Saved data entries
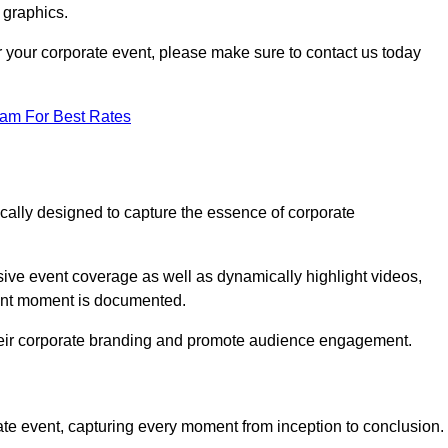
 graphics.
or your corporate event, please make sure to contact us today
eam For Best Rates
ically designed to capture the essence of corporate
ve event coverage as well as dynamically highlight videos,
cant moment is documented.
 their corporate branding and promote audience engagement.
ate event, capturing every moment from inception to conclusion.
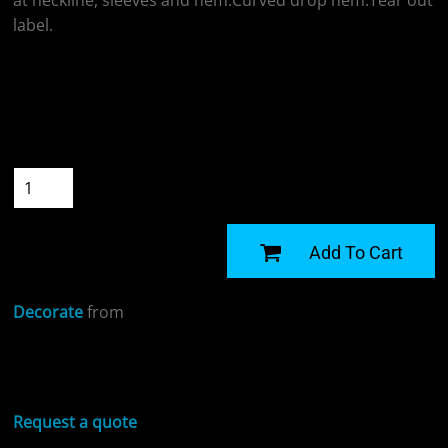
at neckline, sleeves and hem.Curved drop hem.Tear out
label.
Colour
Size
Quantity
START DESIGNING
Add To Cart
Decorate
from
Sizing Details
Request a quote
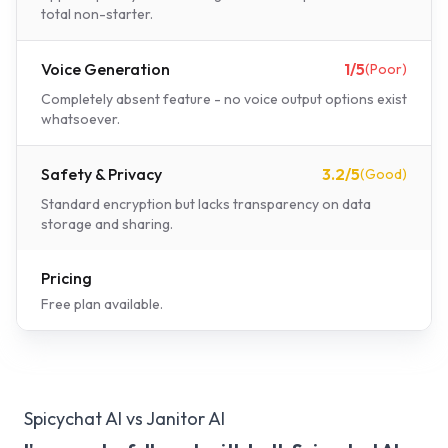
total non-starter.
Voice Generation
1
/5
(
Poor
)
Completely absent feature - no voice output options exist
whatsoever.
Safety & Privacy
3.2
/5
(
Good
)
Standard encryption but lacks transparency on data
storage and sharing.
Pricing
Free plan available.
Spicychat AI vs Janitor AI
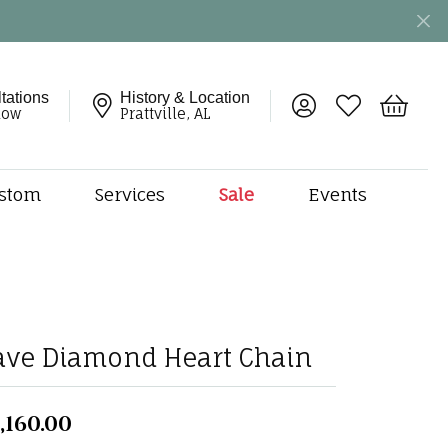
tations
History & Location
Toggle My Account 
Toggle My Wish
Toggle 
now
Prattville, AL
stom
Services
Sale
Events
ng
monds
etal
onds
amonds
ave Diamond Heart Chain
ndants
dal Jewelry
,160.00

▶ _Instructions to follow_
Look through the entries and copy every line in which the string "from" appears.

▶ _Output for this exercise_
ate event, capturing every moment from inception to conclusion.
from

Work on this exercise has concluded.